Teks yang Ditampilkan:
Liputan6.com, Jakarta Peneliti Komunikasi Politik, Effendi Gazali, akhirnya memutuskan mengundurkan diri sebagai pengajar dan guru besar. Sebelumnya Effendi Gazali menyampaikan hal tersebut pada kanal YouTube Refly Harun.
"Itu karena saya merasa kecewa dengan praktik jurnalistik yang kebetulan ditargetkan menimpa diri saya. Padahal saya sudah mengajar jurnalistik dan komunikasi amat lama," tuturnya pada Liputan6.com.
Menurut Effendi, ada ribuan orang yang dipanggil sebagai saksi oleh KPK. Tapi mereka diberitakan biasa saja apa adanya. Namun dirinya betul-betul di-framing beberapa wartawan sebagai "penjahat yang terlibat" dengan tujuan merusak nama dan reputasi.
Advertisement
Effendi menuturkan 4 alasan kekecewaannya. Pertama, soal BAP yang menyebutkan dia mendapat 162.250 kuota bansos.
"Kan harusnya pelajaran mendasar jurnalistik adalah hati-hati menyikapi BAP (Berita Acara Pemeriksaan). Masa BAP KPK bisa beredar? Kenapa langsung percaya pada secarik unggahan di medsos itu? Siapa yang berhak mengedarkan BAP?" ujar dia.
Kedua, soal kabar bahwa dia merekomendasikan bansos yang jumlahnya Rp 48 miliar.
"Padahal kan harus dipikirkan, kenapa rekomendasi seseorang harus didengarkan, apakah dia punya power relations? Misalkan badan pemeriksa, komisi legislatif, atau elit politik?" jelas Effendi.
Ketiga, menurut dia ada wartawan yang ingin mengancam dan menawarkan jasa dengan menggunakan prinsip suci jurnalistik yaitu konfirmasi berita.
Keempat, wartawan sengaja, bahkan pada berita audio-viusal, menyatakan tersangka tidak menampik, atau tersangka beberkan keterlibatan Effendi Gazali.

Uraian Soal:
Ulangi seluruh teks tentang pengunduran diri Effendi Gazali tanpa mengubah satu kata pun. Baris-baris data di bawah ini tidak diperlukan.

Data yang Disediakan:
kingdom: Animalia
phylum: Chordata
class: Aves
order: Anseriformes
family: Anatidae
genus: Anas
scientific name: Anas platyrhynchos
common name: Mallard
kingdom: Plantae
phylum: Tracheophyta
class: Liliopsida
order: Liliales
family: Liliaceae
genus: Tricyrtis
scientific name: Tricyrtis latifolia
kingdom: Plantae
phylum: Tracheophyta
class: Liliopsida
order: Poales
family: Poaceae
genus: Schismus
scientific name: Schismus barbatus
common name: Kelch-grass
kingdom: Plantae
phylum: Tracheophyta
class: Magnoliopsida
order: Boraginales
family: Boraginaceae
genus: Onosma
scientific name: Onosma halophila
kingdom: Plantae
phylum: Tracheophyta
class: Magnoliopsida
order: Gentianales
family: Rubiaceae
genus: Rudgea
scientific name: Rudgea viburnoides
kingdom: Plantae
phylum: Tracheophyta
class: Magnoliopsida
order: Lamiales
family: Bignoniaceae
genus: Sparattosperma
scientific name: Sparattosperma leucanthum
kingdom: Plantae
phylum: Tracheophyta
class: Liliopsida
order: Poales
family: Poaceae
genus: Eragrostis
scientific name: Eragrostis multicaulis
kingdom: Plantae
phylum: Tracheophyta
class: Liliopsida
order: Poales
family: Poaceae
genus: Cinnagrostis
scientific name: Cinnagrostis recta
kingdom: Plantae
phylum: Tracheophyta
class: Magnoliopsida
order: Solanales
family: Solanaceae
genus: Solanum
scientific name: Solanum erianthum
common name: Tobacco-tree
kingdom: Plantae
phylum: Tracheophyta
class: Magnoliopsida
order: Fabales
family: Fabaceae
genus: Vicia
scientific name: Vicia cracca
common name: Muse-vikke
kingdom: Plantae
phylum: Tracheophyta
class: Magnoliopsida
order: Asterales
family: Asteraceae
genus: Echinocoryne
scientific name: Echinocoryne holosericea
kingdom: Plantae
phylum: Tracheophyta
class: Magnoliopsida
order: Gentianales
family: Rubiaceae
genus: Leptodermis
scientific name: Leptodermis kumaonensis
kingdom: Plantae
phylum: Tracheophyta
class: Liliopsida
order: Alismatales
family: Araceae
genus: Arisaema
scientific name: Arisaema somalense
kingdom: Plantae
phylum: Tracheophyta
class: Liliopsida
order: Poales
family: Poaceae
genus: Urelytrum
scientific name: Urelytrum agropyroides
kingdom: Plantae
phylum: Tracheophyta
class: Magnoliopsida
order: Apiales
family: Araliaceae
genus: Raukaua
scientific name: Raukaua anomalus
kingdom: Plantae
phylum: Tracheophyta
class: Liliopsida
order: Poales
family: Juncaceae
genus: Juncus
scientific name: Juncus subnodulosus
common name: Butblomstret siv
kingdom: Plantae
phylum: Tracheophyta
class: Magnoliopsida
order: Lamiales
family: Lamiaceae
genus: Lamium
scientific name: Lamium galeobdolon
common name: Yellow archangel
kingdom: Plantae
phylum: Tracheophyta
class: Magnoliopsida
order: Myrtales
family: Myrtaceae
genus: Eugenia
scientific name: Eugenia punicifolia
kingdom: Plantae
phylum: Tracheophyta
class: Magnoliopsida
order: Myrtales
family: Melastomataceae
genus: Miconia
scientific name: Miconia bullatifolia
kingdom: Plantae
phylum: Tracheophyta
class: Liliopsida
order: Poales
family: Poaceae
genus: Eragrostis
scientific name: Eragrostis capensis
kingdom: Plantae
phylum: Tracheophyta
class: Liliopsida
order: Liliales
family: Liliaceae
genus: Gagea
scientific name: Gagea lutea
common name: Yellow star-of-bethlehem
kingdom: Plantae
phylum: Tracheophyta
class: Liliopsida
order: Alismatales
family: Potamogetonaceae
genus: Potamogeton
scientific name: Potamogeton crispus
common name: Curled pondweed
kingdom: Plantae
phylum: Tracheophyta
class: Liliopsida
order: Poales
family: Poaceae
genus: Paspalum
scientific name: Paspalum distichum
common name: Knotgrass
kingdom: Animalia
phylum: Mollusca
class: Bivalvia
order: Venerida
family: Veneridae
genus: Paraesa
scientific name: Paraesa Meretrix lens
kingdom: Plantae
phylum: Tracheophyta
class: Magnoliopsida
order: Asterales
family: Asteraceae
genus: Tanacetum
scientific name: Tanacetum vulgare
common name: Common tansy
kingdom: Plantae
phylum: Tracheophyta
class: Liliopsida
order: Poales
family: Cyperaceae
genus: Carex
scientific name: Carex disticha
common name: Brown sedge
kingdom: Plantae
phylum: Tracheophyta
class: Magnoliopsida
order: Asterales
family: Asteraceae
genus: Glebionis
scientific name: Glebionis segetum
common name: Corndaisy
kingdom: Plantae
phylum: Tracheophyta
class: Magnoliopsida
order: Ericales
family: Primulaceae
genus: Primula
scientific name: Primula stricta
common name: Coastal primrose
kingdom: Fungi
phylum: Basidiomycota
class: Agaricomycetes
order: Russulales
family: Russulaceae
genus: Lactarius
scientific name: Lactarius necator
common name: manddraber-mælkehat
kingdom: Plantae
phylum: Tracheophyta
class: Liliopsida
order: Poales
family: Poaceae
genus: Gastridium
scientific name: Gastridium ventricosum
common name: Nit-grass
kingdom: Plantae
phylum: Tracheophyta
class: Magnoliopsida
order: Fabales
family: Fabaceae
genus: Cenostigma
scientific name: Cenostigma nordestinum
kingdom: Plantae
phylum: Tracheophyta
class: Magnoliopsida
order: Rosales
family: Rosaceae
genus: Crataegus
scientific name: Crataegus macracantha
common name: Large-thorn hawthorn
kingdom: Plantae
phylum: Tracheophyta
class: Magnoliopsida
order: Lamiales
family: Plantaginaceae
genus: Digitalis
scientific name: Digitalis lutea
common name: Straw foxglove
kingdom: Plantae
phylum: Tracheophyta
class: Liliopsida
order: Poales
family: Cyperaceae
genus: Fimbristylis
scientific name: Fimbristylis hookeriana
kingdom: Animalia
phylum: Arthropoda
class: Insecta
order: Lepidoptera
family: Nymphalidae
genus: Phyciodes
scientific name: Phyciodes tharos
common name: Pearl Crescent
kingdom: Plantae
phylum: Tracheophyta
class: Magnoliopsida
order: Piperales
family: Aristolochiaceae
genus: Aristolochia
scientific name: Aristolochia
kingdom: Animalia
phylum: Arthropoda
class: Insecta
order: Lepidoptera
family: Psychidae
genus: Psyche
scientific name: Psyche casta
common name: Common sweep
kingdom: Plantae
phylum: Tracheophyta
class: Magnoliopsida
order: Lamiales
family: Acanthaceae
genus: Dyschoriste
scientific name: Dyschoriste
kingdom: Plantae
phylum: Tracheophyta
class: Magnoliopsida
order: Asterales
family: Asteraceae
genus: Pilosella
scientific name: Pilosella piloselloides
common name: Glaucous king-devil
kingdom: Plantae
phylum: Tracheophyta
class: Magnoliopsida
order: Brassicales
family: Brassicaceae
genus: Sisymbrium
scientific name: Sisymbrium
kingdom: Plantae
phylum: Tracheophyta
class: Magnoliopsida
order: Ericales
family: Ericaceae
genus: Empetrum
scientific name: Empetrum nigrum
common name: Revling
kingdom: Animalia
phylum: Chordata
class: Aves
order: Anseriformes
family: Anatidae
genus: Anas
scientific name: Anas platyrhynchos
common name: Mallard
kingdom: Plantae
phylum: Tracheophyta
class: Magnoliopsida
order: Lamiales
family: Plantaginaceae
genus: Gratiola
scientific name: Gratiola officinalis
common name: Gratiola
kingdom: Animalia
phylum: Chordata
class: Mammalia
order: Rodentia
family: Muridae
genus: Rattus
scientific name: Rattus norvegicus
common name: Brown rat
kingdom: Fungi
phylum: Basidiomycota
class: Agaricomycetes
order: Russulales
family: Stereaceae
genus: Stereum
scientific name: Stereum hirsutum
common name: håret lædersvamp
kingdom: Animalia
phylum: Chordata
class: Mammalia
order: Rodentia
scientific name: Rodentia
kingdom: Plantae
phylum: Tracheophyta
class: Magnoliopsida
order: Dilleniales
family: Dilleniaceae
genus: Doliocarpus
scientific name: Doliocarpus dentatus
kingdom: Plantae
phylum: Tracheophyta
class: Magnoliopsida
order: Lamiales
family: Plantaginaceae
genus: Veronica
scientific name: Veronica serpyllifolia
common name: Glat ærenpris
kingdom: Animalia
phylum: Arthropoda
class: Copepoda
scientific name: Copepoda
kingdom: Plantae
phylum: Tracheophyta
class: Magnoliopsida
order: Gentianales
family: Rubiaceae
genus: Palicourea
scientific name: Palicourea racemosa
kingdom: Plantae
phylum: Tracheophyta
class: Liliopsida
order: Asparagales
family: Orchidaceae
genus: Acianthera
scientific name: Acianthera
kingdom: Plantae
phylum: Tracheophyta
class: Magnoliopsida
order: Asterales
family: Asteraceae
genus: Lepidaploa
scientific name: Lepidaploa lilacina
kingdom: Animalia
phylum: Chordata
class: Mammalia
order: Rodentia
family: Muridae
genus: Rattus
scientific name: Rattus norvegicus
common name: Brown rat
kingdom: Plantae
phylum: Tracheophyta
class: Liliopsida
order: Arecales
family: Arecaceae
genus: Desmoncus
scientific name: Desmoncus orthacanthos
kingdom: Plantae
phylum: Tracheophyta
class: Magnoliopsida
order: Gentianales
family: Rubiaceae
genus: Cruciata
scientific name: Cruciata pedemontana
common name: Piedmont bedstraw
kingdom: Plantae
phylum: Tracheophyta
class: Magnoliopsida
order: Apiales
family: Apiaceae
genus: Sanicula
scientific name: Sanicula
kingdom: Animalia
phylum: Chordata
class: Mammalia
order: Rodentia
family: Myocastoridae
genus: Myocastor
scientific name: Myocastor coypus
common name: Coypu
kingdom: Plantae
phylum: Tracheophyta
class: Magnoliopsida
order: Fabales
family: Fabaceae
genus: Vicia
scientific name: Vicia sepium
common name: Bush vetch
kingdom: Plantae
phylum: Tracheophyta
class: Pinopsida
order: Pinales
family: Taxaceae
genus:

Jawaban Latihan:
Liputan6.com, Jakarta Peneliti Komunikasi Politik, Effendi Gazali, akhirnya memutuskan mengundurkan diri sebagai pengajar dan guru besar. Sebelumnya Effendi Gazali menyampaikan hal tersebut pada kanal YouTube Refly Harun.
"Itu karena saya merasa kecewa dengan praktik jurnalistik yang kebetulan ditargetkan menimpa diri saya. Padahal saya sudah mengajar jurnalistik dan komunikasi amat lama," tuturnya pada Liputan6.com.
Menurut Effendi, ada ribuan orang yang dipanggil sebagai saksi oleh KPK. Tapi mereka diberitakan biasa saja apa adanya. Namun dirinya betul-betul di-framing beberapa wartawan sebagai "penjahat yang terlibat" dengan tujuan merusak nama dan reputasi.
Advertisement
Effendi menuturkan 4 alasan kekecewaannya. Pertama, soal BAP yang menyebutkan dia mendapat 162.250 kuota bansos.
"Kan harusnya pelajaran mendasar jurnalistik adalah hati-hati menyikapi BAP (Berita Acara Pemeriksaan). Masa BAP KPK bisa beredar? Kenapa langsung percaya pada secarik unggahan di medsos itu? Siapa yang berhak mengedarkan BAP?" ujar dia.
Kedua, soal kabar bahwa dia merekomendasikan bansos yang jumlahnya Rp 48 miliar.
"Padahal kan harus dipikirkan, kenapa rekomendasi seseorang harus didengarkan, apakah dia punya power relations? Misalkan badan pemeriksa, komisi legislatif, atau elit politik?" jelas Effendi.
Ketiga, menurut dia ada wartawan yang ingin mengancam dan menawarkan jasa dengan menggunakan prinsip suci jurnalistik yaitu konfirmasi berita.
Keempat, wartawan sengaja, bahkan pada berita audio-viusal, menyatakan tersangka tidak menampik, atau tersangka beberkan keterlibatan Effendi Gazali.